In 2021, during the mass evacuation from Afghanistan, U.S. resettlement agencies were tasked with ramping up operations after many had downsized and cut staff and resources in previous years.
“All of these organizations had to really scramble to get ready to receive the Afghan refugees because under the Trump administration, the number of refugees who were resettled in the United States dropped dramatically and a lot of these affiliated agencies had to lay off people. staff because there were no refugees were coming in, so now they have to prepare again and that has been a challenge,” Lynda Wilson, president of the Alabama Interfaith Refugee Partnership, said in September 2021.
Zangandou said the sudden influx of Afghan refugees forced Inspiritus to increase its capacity by more than 200%.

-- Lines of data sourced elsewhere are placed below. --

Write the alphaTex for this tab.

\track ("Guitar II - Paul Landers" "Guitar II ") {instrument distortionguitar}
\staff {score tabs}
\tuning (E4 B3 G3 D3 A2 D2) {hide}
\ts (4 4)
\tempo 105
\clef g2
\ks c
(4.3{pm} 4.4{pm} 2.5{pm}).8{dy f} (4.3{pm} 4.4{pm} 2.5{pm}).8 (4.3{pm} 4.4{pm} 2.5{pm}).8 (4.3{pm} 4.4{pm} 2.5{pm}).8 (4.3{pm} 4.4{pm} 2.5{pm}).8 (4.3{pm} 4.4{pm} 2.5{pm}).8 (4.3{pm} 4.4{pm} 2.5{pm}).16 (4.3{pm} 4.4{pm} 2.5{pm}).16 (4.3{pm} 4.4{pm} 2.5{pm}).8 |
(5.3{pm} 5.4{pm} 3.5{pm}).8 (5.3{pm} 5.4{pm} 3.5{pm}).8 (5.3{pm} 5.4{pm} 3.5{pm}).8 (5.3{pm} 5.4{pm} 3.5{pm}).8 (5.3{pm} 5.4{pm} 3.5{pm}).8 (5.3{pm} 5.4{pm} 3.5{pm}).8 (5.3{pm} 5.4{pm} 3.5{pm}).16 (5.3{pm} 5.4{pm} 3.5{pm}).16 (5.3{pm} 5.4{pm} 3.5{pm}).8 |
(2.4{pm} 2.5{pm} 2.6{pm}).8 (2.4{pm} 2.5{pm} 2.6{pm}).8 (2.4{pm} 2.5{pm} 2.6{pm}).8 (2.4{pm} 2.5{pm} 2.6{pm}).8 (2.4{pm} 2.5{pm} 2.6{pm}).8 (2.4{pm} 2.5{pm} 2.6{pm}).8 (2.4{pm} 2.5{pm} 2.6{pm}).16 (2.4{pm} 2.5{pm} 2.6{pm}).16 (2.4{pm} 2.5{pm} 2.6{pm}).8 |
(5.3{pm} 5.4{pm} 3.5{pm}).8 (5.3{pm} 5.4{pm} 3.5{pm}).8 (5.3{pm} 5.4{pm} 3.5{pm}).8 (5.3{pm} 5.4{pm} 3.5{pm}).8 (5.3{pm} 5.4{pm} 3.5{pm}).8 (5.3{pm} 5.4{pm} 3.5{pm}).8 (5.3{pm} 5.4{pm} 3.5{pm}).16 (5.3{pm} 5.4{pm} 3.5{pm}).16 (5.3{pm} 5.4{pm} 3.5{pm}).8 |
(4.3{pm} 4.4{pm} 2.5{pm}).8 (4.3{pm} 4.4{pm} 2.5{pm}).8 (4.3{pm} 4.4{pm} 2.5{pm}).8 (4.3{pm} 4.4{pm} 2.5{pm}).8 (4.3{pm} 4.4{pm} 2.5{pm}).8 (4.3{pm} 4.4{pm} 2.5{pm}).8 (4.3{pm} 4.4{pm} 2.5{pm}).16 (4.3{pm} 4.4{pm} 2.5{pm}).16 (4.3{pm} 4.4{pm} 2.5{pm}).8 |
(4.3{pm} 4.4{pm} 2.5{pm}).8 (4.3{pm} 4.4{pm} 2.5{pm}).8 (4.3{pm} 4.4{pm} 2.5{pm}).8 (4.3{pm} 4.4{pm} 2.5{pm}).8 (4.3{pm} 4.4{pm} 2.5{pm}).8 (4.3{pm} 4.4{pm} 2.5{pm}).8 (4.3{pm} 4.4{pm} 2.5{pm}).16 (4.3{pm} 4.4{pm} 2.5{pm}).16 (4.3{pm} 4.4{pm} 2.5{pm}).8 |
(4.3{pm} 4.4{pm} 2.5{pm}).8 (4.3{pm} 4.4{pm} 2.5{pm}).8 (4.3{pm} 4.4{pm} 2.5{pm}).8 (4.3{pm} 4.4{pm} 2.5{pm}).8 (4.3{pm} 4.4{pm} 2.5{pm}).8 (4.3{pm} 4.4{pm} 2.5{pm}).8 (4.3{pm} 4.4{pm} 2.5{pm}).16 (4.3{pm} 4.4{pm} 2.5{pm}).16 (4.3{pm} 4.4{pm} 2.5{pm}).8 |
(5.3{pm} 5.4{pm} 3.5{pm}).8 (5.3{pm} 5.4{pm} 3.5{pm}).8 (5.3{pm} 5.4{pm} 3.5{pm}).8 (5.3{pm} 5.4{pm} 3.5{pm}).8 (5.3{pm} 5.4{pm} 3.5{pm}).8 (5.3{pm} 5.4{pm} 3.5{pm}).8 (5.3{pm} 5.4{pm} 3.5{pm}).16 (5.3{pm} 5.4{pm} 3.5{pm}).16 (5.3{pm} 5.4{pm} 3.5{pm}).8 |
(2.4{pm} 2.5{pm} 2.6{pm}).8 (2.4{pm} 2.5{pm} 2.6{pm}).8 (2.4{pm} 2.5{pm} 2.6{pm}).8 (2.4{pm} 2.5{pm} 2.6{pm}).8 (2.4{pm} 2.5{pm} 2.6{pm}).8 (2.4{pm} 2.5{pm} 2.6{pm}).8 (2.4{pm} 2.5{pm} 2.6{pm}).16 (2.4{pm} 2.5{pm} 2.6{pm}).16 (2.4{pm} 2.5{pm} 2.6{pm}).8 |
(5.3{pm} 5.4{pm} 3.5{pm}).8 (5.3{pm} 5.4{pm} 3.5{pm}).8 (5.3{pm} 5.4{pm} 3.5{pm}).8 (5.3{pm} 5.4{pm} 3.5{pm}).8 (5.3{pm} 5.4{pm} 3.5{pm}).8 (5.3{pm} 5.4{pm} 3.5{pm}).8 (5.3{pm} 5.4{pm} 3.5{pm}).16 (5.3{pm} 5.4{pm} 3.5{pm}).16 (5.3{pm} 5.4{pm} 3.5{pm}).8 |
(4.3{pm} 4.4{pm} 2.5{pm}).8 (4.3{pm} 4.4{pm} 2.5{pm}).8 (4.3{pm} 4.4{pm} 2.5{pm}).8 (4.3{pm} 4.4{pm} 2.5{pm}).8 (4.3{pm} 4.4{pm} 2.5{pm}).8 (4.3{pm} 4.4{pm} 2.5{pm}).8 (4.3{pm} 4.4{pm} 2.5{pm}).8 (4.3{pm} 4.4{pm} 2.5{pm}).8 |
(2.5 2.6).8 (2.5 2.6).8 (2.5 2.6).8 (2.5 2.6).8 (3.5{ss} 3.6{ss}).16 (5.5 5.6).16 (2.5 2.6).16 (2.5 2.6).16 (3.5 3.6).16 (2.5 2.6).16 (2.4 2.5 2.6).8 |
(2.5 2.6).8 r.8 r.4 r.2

“This has never happened in the history of resettlement,” she said. “We had to hire very, very quickly, train people very quickly. It wasn’t perfect, but we’re very proud of what we did and the response that was given.
Hogai Nassery launched the “Afghan American Alliance of Georgia” page on Facebook to garner community support for Afghan evacuees in August last year, and has since established it as a non-profit organization.
The group has consistently provided furniture, clothing, toys, household utensils and other donated items to nearly 90 families in the Atlanta area. But as the need for physical items decreases as most families are fully settled in homes, language barriers also present challenges in accessing health care and other services, Nassery said.
“We’ve put a lot of energy into trying to find English as a second language resources for them, but a lot of what’s out there in our area is already full,” Nassery said. “There’s a limited capacity now because they have so many people signed up because, you know, it was a huge influx of people coming in at the same time. It wasn’t a trickle.
For more information on how to help Afghan families in Georgia through the Afghan American Alliance of Georgia, visit the website at www.afghanamericanallianceofga.org.
So far, many Afghans who have been allowed to enter the United States have been granted temporary humanitarian living conditions. Now comes the journey of seeking permanent residency, usually through an asylum application, which is a long and costly process, sometimes taking up to four years.
“It’s a very complicated process that takes time and resources, money to go through the process and it’s really, really slow,” Zangandou said.
Inspiritus and other resettlement groups have been advocating for Congress to pass the Afghan Adjustment Act, which would provide a pathway to permanent residency bypassing the asylum process for those who evacuated Afghanistan because of its fall into the hands of the Taliban.